Beyond the inaccuracy of this affirmation (it is true it could be applied to a couple of examples but it does not explain most of the Kashrut laws or its omissions), the corollary is that today with stricter sanitary controls, the Kashrut would be unnecessary.  

Philo of Alexandria and Maimonides a thousand years later (who also referenced the hygienic reason behind the Kashrut), explained it through the search for self-control.  To recognize that there are things I can eat and things I cannot.  Instinct might lead to the usual responses: exacerbation (to eat without restraint) or its annulment (to give up the pleasure of eating and ingest only the minimum to survive).  Jewish tradition aspires to find a middle ground between both extremes, to find pleasure in food but to recognize there are limits to what we eat.  
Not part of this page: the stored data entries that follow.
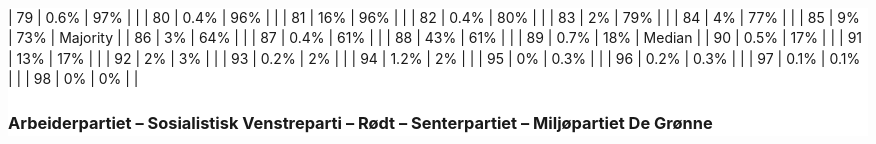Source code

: | 79 | 0.6% | 97% |  |
| 80 | 0.4% | 96% |  |
| 81 | 16% | 96% |  |
| 82 | 0.4% | 80% |  |
| 83 | 2% | 79% |  |
| 84 | 4% | 77% |  |
| 85 | 9% | 73% | Majority |
| 86 | 3% | 64% |  |
| 87 | 0.4% | 61% |  |
| 88 | 43% | 61% |  |
| 89 | 0.7% | 18% | Median |
| 90 | 0.5% | 17% |  |
| 91 | 13% | 17% |  |
| 92 | 2% | 3% |  |
| 93 | 0.2% | 2% |  |
| 94 | 1.2% | 2% |  |
| 95 | 0% | 0.3% |  |
| 96 | 0.2% | 0.3% |  |
| 97 | 0.1% | 0.1% |  |
| 98 | 0% | 0% |  |

### Arbeiderpartiet – Sosialistisk Venstreparti – Rødt – Senterpartiet – Miljøpartiet De Grønne
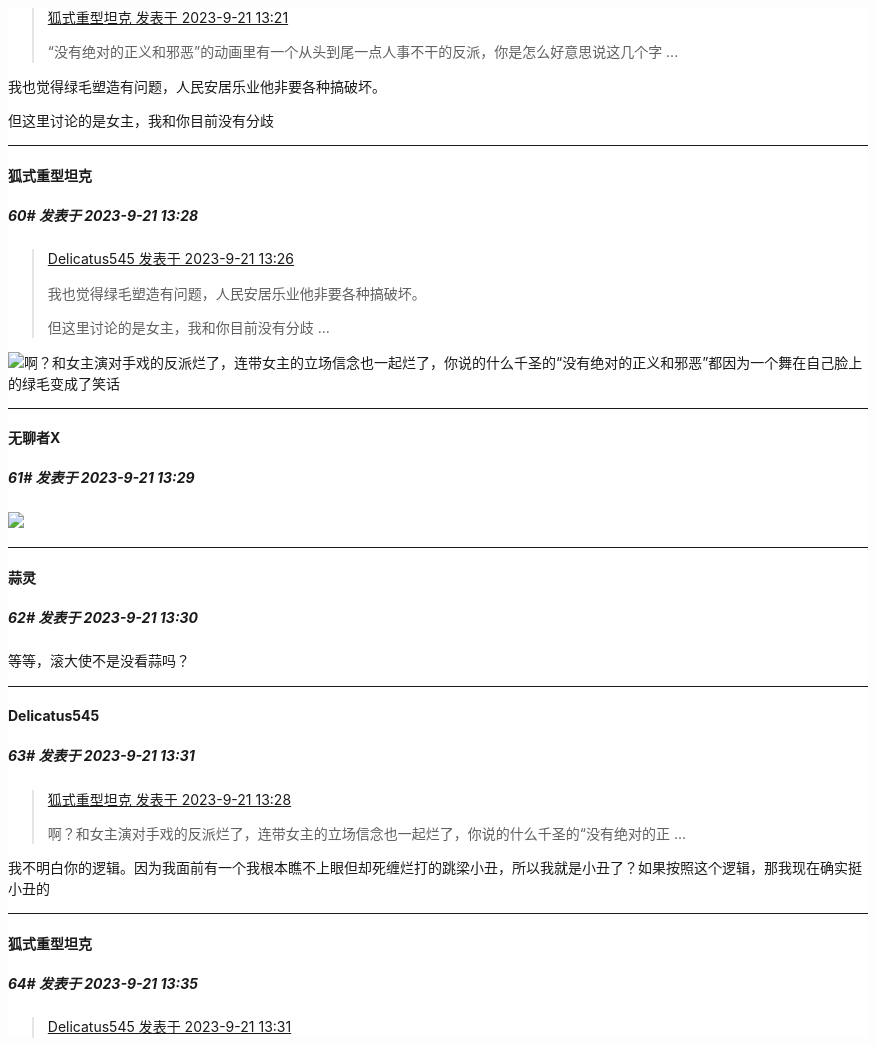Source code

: <blockquote><a href="httphttps://bbs.saraba1st.com/2b/forum.php?mod=redirect&amp;goto=findpost&amp;pid=62481276&amp;ptid=2153536" target="_blank">狐式重型坦克 发表于 2023-9-21 13:21</a>

“没有绝对的正义和邪恶”的动画里有一个从头到尾一点人事不干的反派，你是怎么好意思说这几个字 ...</blockquote>
我也觉得绿毛塑造有问题，人民安居乐业他非要各种搞破坏。

但这里讨论的是女主，我和你目前没有分歧

*****

####  狐式重型坦克  
##### 60#       发表于 2023-9-21 13:28

<blockquote><a href="httphttps://bbs.saraba1st.com/2b/forum.php?mod=redirect&amp;goto=findpost&amp;pid=62481331&amp;ptid=2153536" target="_blank">Delicatus545 发表于 2023-9-21 13:26</a>

我也觉得绿毛塑造有问题，人民安居乐业他非要各种搞破坏。

但这里讨论的是女主，我和你目前没有分歧 ...</blockquote>
<img src="https://static.saraba1st.com/image/smiley/face2017/067.png" referrerpolicy="no-referrer">啊？和女主演对手戏的反派烂了，连带女主的立场信念也一起烂了，你说的什么千圣的“没有绝对的正义和邪恶”都因为一个舞在自己脸上的绿毛变成了笑话


*****

####  无聊者X  
##### 61#       发表于 2023-9-21 13:29

<img src="https://static.saraba1st.com/image/smiley/face2017/053.png" referrerpolicy="no-referrer">

*****

####  蒜灵  
##### 62#       发表于 2023-9-21 13:30

等等，滚大使不是没看蒜吗？

*****

####  Delicatus545  
##### 63#       发表于 2023-9-21 13:31

<blockquote><a href="httphttps://bbs.saraba1st.com/2b/forum.php?mod=redirect&amp;goto=findpost&amp;pid=62481344&amp;ptid=2153536" target="_blank">狐式重型坦克 发表于 2023-9-21 13:28</a>

啊？和女主演对手戏的反派烂了，连带女主的立场信念也一起烂了，你说的什么千圣的“没有绝对的正 ...</blockquote>
我不明白你的逻辑。因为我面前有一个我根本瞧不上眼但却死缠烂打的跳梁小丑，所以我就是小丑了？如果按照这个逻辑，那我现在确实挺小丑的


*****

####  狐式重型坦克  
##### 64#       发表于 2023-9-21 13:35

<blockquote><a href="httphttps://bbs.saraba1st.com/2b/forum.php?mod=redirect&amp;goto=findpost&amp;pid=62481381&amp;ptid=2153536" target="_blank">Delicatus545 发表于 2023-9-21 13:31</a>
Another interpretation comes from the end of our Parashah (Lev. 11:44): “For I the Lord am your God: you shall sanctify yourselves and be holy, for I am holy.”  Also, from the passage that speaks about the same issue in Deuteronomy (14:21): “You shall not eat anything that has died a natural death; give it to the stranger in your community to eat, or you may sell it to a foreigner. For you are a people consecrated to the Lord your God. You shall not boil a kid in its mother's milk”

As you can see, the key term in holiness, meaning that the way we eat gives testimony of our aspiration to become holy.  Something as routine as eating, a physiological need, an act that makes us so similar to animals, has the potential of being transformed into something holy, through our reflection and by understanding there is a responsibility in what I am eating.  

Personally, I find a lot of meaning in this approach.  It presents important aspects regarding holiness, not only in what we eat, but in the way it was produced (for example, the way the company treats its workers) or in the implications it has for the environment (Kashrut and ecology should go hand in hand).  

Many other interpretations have been provided, some better than others.  Indisputably -and in that sense I believe there is added value that many contemporaries have yet to discover- the Kashrut is also a fundamental part of Jewish identity.  I express my belonging to the Jewish people by following millenary rules that at the same time help inspire my desire to live a life of meaning.   

What better example of the relevance of tradition.